Text under study =
== Segment start ==
Finding a Home Church

I could have said, “another church” in the title instead of a “home church”, but that simply is not the case. To be completely honest, I’ve never truly had a home church. At Second Baptist Church, the place I’ve called home for the past five years, I was never involved in youth group, and I never attended sunday school. Normally, I would just attend church service and head on home.

Recently, I’ve been thinking a lot about what church I want to commit myself to in the future. There’s the obvious choice in Houston Chinese Church (HCC). I’ve been a part of their summer fellowship the past two years, and I’ve been going to camp as a camper or counselor for the past seven years. God used the people from this church to reach me when I was unbelieving and still, to this day, uses those same people to grow my faith and my relationship with Him. I know I could find a nice niche and comfortable growing environment at HCC, probably through Basic, their young adult ministry.
== Segment end ==
Brief 1 =
Reproduce the records verbatim from the line containing "The allocation workflow" through the final line of the records, including both ends, and omit the pictures from your answer.
The records that follow bear no relation to the preceding text.

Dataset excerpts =
== Segment start ==
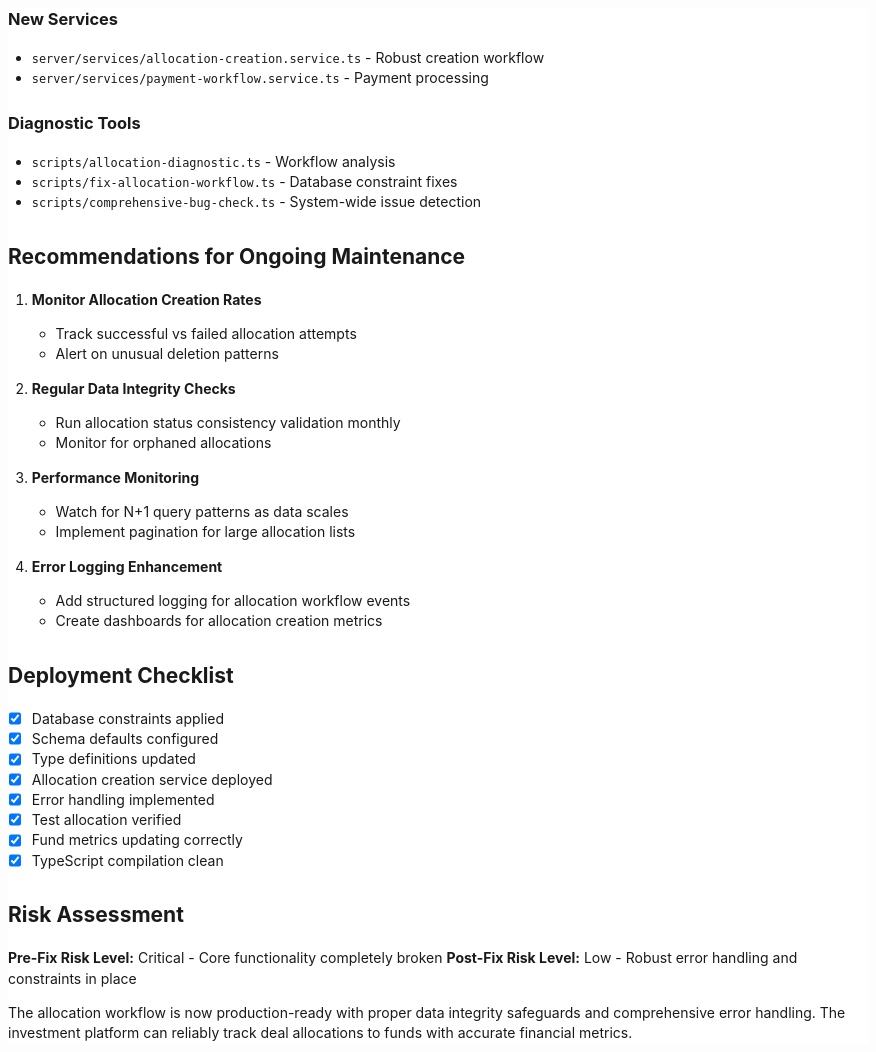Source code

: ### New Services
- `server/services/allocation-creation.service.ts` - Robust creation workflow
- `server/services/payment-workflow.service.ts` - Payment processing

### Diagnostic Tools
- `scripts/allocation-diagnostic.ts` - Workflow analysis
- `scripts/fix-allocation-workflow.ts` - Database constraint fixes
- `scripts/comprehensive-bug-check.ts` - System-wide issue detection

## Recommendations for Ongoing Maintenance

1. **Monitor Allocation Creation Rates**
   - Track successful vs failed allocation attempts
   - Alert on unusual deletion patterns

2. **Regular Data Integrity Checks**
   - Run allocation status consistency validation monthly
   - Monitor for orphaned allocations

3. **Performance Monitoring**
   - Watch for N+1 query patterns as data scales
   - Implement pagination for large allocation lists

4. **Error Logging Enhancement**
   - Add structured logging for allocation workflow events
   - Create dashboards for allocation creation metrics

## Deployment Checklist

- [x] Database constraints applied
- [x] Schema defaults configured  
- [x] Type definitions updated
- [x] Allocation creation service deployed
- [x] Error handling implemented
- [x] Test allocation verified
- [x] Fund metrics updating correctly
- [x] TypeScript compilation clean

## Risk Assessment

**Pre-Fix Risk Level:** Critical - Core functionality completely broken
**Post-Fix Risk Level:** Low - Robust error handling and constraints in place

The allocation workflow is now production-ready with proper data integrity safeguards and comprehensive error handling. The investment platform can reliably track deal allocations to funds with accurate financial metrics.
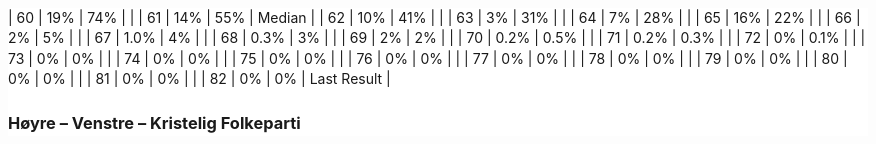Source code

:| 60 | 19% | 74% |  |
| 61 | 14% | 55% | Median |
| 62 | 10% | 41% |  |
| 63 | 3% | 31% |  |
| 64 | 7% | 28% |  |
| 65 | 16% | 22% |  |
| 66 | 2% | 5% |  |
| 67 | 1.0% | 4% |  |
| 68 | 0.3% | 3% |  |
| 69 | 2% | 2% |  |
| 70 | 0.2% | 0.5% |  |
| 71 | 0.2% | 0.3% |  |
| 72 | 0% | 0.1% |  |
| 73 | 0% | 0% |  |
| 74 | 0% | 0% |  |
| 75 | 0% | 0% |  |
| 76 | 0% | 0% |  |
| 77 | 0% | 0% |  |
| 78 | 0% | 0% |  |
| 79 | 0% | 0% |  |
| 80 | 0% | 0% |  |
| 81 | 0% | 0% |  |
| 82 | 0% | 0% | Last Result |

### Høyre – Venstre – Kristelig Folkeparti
== Segment end ==
Brief 2 =
List each church or ministry that the text about finding a home church names.

Exercise output 1 =
The allocation workflow is now production-ready with proper data integrity safeguards and comprehensive error handling. The investment platform can reliably track deal allocations to funds with accurate financial metrics.
Source code

:| 60 | 19% | 74% |  |
| 61 | 14% | 55% | Median |
| 62 | 10% | 41% |  |
| 63 | 3% | 31% |  |
| 64 | 7% | 28% |  |
| 65 | 16% | 22% |  |
| 66 | 2% | 5% |  |
| 67 | 1.0% | 4% |  |
| 68 | 0.3% | 3% |  |
| 69 | 2% | 2% |  |
| 70 | 0.2% | 0.5% |  |
| 71 | 0.2% | 0.3% |  |
| 72 | 0% | 0.1% |  |
| 73 | 0% | 0% |  |
| 74 | 0% | 0% |  |
| 75 | 0% | 0% |  |
| 76 | 0% | 0% |  |
| 77 | 0% | 0% |  |
| 78 | 0% | 0% |  |
| 79 | 0% | 0% |  |
| 80 | 0% | 0% |  |
| 81 | 0% | 0% |  |
| 82 | 0% | 0% | Last Result |

### Høyre – Venstre – Kristelig Folkeparti

Exercise output 2 =
- Second Baptist Church
- Houston Chinese Church (HCC)
- Basic, the young adult ministry of HCC